Dans la salle de traitement, le gendarme Kershaw a remarqué que M. Knipstrom ne respirait pas, mais il sentait son pouls. D'après les dossiers de l'hôpital, il a subi un arrêt cardiaque vers 16 h 25. M. Simon a alerté le personnel de l'hôpital, et le médecin de la salle d'urgence a amorcé le protocole relatif à un arrêt cardiaque. Le Dr Hamilton a indiqué que, lorsqu'il est arrivé, le personnel des SMU avait commencé la réanimation cardiorespiratoire (RCR). M. Knipstrom a alors été confié aux soins du personnel de l'hôpital. Le rythme cardiaque et la respiration de M. Knipstrom se sont rétablis après 28 minutes environ.

Dans les jours qui ont suivi, l'état de M. Knipstrom a continué de se détériorer au point d'entraîner une insuffisance rénale, et il a été décidé de le transférer à l'hôpital Surrey Memorial pour une dialyse, le 21 novembre 2007.

Au moment du transfert, le médecin traitant, le Dr Richard Feige, a constaté que le pronostic de M. Knipstrom était médiocre.
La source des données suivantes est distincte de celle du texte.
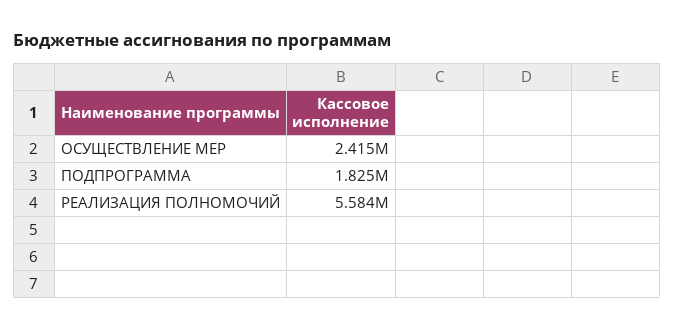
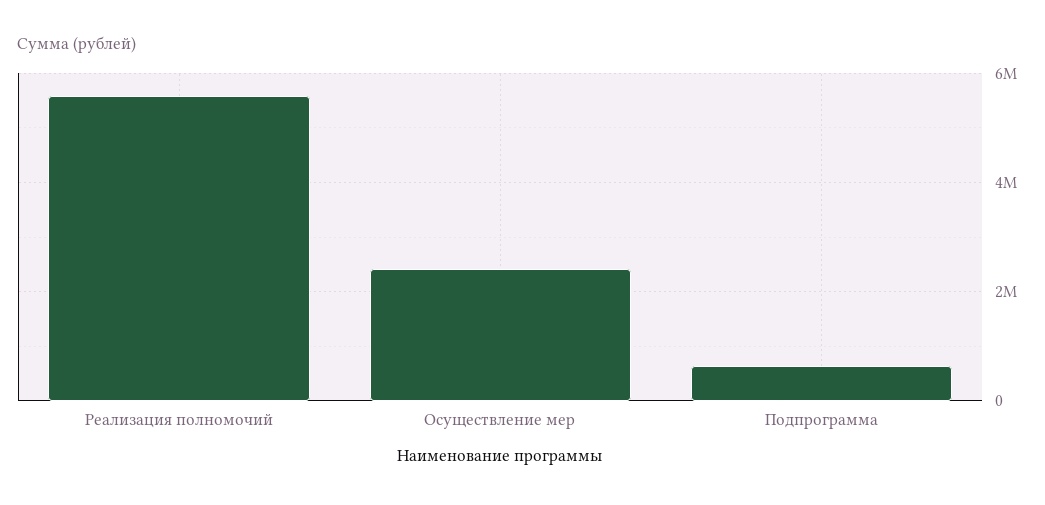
ПОДПРОГРАММА: 1825000 -> 600000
Il a remarqué que le patient présentait un certain nombre de problèmes liés à son arrêt cardiaque prolongé. Le Dr Feige a également indiqué que l'arrêt cardiaque est survenu longtemps après la décharge de l'AI qui lui a été infligée et qu'il n'y avait probablement aucun lien entre les deux. D'autres médecins qu'on a consultés ont souscrit aux faibles possibilités de rétablissement. L'état de M. Knipstrom n'a pas cessé de se détériorer, et il est mort le 24 novembre à 0 h 26.
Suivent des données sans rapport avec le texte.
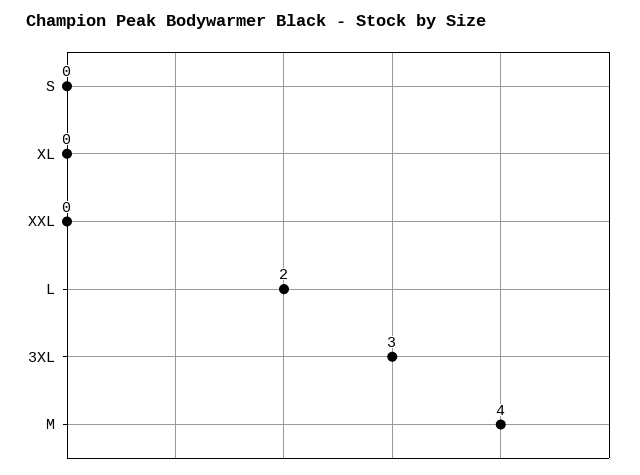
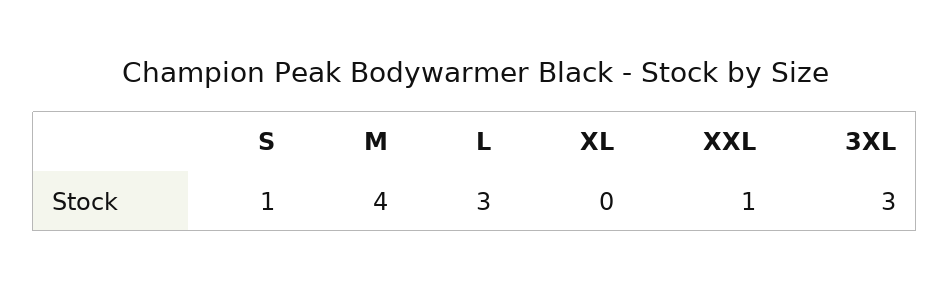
S: 0 -> 1
XXL: 0 -> 1
L: 2 -> 3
j)  L'autopsie de M. Knipstrom

L'autopsie de M. Knipstrom a été effectuée le 27 novembre 2007 par le Dr D. Straathof, à l'hôpital Royal Columbian. Les enquêteurs de la GRC ci-après étaient présents : le sergent Matt Toews (enquêteur principal), le caporal Darren Kakuno (coordonnateur des pièces à conviction), le caporal Mike Vander Schaaf (identité judiciaire) et le caporal Gregg Gillis (spécialiste du recours à la force).

Le 3 septembre 2008, les enquêteurs de la GRC ont reçu le rapport du Dr Straathof, daté du 11 juillet 2008. Voici ce qu'il y indique :

[traduction]

[D]'après les renseignements disponibles, y compris les antécédents cliniques et les conclusions de l'examen post-mortem, notamment l'analyse toxicologique, la mort est attribuée à l'encéphalopathie anoxique [dégénérescence des fonctions cérébrales causées par un manque d'oxygène à la suite d'un arrêt cardiaque prolongé] et à la rhabdomyolyse [dégradation des tissus musculaires] causée par une intoxication aiguë à la MDMANote de bas de page 16 avec contrainte physique. Le concours ou le rôle précis de la contrainte physique comme facteur contributif de la mort demeurent indéterminés.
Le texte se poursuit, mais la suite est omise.